*Extrait choisi*

L’injonction de payer : réponses aux réticences et arguties des syndics et de certains avocats

06/03/2014 Dossiers conseils Conseil

L’injonction de payer : réponses aux réticences et arguties des syndics et de certains avocats

 

 

Pour réduire les frais de recouvrement et obtenir rapidement un titre exécutoire contre un copropriétaire débiteur, l’ARC préconise depuis de nombreuses années, l’utilisation d’une procédure simple et peu coûteuse : l’injonction de payer.

 

Sur ce sujet, nous avons déjà rédigé plusieurs articles ou dossiers :

 

  • Or, malgré ces articles détaillés, nos adhérents sont souvent confrontés aux réticences de leur syndic, et encore plus de leur avocat (rappelons que le recours à un avocat n’est pas obligatoire pour ce type de procédure ce qui peut expliquer certaines réticences…).

*Données à traiter*
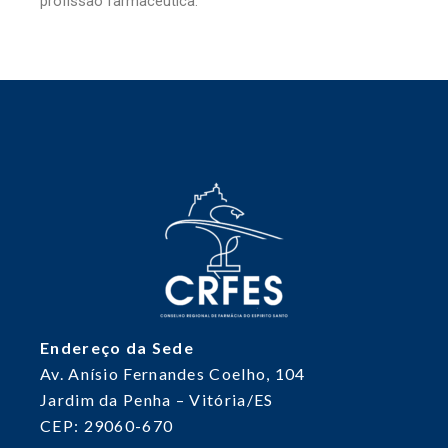
profissão farmacêutica.
Endereço da Sede
Av. Anísio Fernandes Coelho, 104
Jardim da Penha – Vitória/ES
CEP: 29060-670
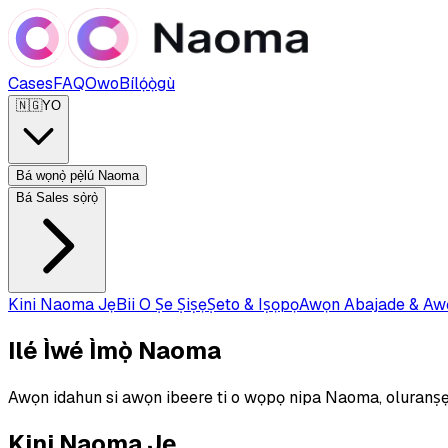
Cases
FAQ
Owo
Bílọ́ọ̀gù
🇳🇬
YO
Bá wọnọ̀ pẹ̀lú Naoma
Bá Sales sọ̀rọ̀
Kini Naoma Jẹ
Bii O Ṣe Ṣiṣẹ
Ṣeto & Iṣọpọ
Awọn Abajade & Awọ
Ilé Ìwé Ìmọ̀ Naoma
Awọn idahun si awọn ibeere ti o wọpọ nipa Naoma, oluranṣẹ 
Kini Naoma Jẹ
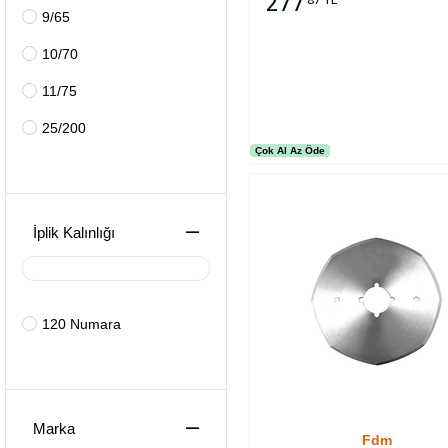
277
9/65
Sepete Ekle
10/70
11/75
25/200
Çok Al Az Öde
İplik Kalınlığı
120 Numara
Marka
Fdm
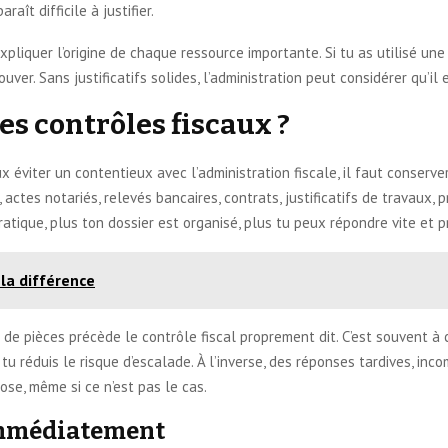
ît difficile à justifier.
 expliquer l’origine de chaque ressource importante. Si tu as utilisé u
rouver. Sans justificatifs solides, l’administration peut considérer qu’
s contrôles fiscaux ?
veux éviter un contentieux avec l’administration fiscale, il faut conse
s, actes notariés, relevés bancaires, contrats, justificatifs de travaux
atique, plus ton dossier est organisé, plus tu peux répondre vite et 
 la différence
 pièces précède le contrôle fiscal proprement dit. C’est souvent à 
tu réduis le risque d’escalade. À l’inverse, des réponses tardives, in
ose, même si ce n’est pas le cas.
 immédiatement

*Mise en pratique*
[A] Relevez toutes les lignes des enregistrements où figure le mot « Awọn ».
[B] Poursuivez le texte sur l’injonction de payer à partir de sa dernière phrase.
Le texte sur l’injonction de payer et les enregistrements forment deux documents distincts.

*Réponses par point*
[A]
Awọn Abajade & Awọ
Awọn idahun si awọn ibeere ti o wọpọ nipa Naoma, oluranṣẹ 

[B]
 

  • Dernièrement, l’avocat d’une copropriété adhérente a invoqué les raisons, relatées ci-après, pour dissuader le syndicat d’utiliser l’injonction de payer (nous donnons, en fin d’article, le texte exact de la lettre adressée par cet avocat au syndic).
  • Nous vous proposons de répondre point par point à ces arguments, grâce à l’aide précieuse d’un cabinet d’avocats que l’ARC connaît bien :

 

  • « Les magistrats préfèrent les débats contradictoires, il est donc difficile d’obtenir une injonction de payer »
  • Il est inexact d’affirmer qu’il est difficile d’obtenir une ordonnance d’injonction de payer : le magistrat est saisi par une procédure officielle, ce dernier sera attentif à la production des pièces justificatives de la créance de la copropriété, tout comme une assignation en paiement. Si toutes les pièces sont réunies et que la dette n’est pas contestable, le juge est non seulement parfaitement en capacité de prendre une décision sans débat contradictoire, mais il le fait. Quand il rejette la demande, c’est que le dossier est mal fait…

 

> Les arguments de l’avocat ne sont donc pas recevables !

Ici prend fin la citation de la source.